Post by cafe latte » 26 May 2019 21:42

JDJX wrote:
26 May 2019 14:51
Why do you keep referring to benzene?
It's a given that benzene is bad and that is why benzene (The BTEX complex) is no longer used.


You seem to be grasping at straws to sing the praises of lead.

Anyway, the point of this thread is why it took so long to use alcohol if was long known to do the job safely . :)

BTW ...

" The Rise of BTEX Use

A consequence of lead’s phase-out was the increase of BTEX in gasoline. When faced with the removal of lead as the primary octane provider in gasoline, refiners had two available alternatives, BTEX and ethanol. The refining industry invested in additional refining capacity to replace lead with BTEX, a high-octane petroleum refining product. As a result of its substitution for lead, BTEX volume rose from 22 percent to roughly a third of the gasoline pool by 1990. In premium gasoline grades, the BTEX volume content was as high as 50 percent.
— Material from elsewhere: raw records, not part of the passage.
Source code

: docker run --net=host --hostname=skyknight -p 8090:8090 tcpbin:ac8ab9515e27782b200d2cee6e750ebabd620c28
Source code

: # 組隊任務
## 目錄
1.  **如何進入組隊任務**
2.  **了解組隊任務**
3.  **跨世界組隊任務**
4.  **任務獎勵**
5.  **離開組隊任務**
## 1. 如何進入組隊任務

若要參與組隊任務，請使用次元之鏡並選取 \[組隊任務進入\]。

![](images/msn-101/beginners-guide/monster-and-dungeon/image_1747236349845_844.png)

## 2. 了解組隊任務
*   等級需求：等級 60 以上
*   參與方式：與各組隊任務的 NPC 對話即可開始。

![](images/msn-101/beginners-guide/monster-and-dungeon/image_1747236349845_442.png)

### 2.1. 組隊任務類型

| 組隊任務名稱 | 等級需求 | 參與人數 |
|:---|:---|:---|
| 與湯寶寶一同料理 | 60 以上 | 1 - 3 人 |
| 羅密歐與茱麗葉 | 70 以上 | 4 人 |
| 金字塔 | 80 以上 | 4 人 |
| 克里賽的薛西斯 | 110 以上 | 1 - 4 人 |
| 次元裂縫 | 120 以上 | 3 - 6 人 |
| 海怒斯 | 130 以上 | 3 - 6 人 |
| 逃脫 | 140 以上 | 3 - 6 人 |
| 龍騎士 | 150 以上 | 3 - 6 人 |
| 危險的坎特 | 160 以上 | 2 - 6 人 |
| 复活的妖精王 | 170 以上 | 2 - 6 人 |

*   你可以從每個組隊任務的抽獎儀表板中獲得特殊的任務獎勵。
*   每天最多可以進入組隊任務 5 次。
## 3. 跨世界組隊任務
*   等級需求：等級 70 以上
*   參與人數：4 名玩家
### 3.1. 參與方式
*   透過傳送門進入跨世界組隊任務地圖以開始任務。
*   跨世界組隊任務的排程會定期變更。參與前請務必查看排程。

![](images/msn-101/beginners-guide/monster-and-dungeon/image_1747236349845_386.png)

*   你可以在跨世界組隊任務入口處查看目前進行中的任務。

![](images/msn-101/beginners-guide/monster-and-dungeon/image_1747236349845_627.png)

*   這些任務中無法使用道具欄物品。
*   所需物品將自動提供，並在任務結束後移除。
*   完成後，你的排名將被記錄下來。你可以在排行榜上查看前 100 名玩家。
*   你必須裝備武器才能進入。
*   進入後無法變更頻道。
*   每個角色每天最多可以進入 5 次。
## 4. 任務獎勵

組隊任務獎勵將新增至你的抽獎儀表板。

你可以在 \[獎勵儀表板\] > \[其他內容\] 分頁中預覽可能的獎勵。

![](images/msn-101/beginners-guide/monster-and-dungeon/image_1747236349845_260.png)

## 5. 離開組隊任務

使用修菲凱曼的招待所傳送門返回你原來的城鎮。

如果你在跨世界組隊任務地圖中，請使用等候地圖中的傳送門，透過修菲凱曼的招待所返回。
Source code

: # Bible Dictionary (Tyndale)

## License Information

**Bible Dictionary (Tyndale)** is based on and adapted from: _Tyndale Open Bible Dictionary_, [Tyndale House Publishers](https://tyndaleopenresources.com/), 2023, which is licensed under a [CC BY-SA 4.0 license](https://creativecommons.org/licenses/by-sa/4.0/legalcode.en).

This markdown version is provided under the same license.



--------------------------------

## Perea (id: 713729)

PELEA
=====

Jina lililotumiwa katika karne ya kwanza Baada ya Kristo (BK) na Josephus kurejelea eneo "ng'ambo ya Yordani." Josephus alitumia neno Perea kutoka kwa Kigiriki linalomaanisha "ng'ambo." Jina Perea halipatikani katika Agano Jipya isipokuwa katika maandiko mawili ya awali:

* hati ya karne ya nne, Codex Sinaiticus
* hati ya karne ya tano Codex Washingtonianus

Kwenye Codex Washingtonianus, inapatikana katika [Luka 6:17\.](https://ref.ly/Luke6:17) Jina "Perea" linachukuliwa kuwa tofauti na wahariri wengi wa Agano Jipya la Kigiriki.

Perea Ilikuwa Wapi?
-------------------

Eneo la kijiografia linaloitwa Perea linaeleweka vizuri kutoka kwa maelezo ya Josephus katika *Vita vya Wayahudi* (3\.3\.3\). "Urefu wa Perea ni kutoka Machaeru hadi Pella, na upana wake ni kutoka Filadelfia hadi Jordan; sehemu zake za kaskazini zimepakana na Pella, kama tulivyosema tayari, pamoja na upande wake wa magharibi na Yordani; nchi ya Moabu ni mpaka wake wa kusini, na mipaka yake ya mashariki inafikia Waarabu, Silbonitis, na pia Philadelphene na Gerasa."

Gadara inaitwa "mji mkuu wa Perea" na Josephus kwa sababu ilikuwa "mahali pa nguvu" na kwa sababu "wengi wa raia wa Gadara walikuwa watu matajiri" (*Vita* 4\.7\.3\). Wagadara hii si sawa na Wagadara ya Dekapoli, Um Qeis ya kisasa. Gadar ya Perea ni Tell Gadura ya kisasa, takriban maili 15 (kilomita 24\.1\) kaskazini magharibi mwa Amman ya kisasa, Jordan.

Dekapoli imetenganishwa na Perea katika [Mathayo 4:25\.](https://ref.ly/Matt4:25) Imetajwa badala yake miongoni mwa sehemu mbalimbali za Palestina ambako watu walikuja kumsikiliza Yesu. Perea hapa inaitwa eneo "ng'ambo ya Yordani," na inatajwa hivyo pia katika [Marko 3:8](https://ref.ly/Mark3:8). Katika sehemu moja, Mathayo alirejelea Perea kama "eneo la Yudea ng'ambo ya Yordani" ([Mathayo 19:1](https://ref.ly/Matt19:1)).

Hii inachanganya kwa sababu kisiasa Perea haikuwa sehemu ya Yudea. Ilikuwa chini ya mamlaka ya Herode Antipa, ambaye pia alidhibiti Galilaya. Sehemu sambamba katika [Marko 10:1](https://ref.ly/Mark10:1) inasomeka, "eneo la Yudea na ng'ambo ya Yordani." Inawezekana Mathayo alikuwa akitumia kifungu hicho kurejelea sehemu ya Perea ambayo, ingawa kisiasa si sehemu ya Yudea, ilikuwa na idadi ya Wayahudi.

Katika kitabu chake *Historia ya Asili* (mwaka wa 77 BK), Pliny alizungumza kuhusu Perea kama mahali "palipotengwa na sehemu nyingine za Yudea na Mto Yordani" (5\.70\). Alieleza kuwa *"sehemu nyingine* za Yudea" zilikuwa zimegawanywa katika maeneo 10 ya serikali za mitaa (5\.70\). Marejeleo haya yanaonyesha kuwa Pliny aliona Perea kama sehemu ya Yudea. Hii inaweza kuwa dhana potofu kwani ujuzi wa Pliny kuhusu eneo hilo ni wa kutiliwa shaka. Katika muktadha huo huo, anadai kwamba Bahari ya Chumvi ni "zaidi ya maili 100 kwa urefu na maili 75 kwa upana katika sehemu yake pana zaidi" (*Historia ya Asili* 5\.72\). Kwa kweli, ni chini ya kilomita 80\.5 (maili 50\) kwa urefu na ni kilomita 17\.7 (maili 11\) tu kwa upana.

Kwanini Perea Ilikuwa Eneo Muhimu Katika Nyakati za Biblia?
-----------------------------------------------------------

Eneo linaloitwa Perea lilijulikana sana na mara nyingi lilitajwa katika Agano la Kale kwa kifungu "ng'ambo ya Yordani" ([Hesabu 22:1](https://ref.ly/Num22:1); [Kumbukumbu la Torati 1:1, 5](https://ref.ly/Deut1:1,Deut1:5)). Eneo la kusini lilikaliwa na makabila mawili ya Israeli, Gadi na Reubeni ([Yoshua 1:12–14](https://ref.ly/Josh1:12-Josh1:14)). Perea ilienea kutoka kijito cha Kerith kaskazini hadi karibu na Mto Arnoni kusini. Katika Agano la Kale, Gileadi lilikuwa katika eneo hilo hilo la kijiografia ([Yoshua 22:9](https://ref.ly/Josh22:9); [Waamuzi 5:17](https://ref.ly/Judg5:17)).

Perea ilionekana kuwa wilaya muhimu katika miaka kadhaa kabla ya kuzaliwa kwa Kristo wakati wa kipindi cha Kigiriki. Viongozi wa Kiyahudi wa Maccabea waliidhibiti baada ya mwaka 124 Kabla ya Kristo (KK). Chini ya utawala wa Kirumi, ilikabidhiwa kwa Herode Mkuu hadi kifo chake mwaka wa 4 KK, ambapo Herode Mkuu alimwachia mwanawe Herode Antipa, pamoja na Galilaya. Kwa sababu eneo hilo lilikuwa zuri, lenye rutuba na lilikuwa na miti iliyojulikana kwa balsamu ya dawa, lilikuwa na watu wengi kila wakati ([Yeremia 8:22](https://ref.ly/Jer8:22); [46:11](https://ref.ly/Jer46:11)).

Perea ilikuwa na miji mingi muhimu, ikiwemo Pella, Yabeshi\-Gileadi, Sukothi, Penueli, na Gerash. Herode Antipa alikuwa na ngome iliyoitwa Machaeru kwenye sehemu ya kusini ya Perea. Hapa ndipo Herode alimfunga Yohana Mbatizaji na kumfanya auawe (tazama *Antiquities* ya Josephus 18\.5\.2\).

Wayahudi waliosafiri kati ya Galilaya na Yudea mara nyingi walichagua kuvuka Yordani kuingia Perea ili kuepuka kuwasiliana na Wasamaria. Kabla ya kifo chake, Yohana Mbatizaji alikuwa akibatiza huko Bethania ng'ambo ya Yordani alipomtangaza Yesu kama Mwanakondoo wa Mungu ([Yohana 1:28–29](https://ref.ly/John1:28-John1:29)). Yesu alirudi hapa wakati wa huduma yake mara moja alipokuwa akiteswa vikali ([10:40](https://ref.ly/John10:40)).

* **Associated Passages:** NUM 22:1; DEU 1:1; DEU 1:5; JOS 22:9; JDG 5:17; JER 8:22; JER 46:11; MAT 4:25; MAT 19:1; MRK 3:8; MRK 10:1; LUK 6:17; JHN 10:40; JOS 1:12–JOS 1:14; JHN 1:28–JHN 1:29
In mandating cleaner fuels, through reformulated gasoline and other programs, EPA has reduced the volume of aromatics to between 25 to 28 percent of the conventional gasoline pool, though some health professionals question the safety of even these levels.."



Ethanol was not used at first for the reason I previously stated... its lack of availability in sufficient quantities.. :)
Ethanol is still not available is these needed quantities. If BTEX complex is no longer used then what is?
I am not singing praises of lead, just saying that in fuel it was not as toxic as people think. Actually the main reason it was banned was not lead poisoning of humans or lead in the environment, but the inability to use leaded fuel with cars with catalytic converters. We need to get away from petrol altogether eventually, not sure what alternative we have, but know it is not electricity, especially in counties like America and Australia where distances are vast.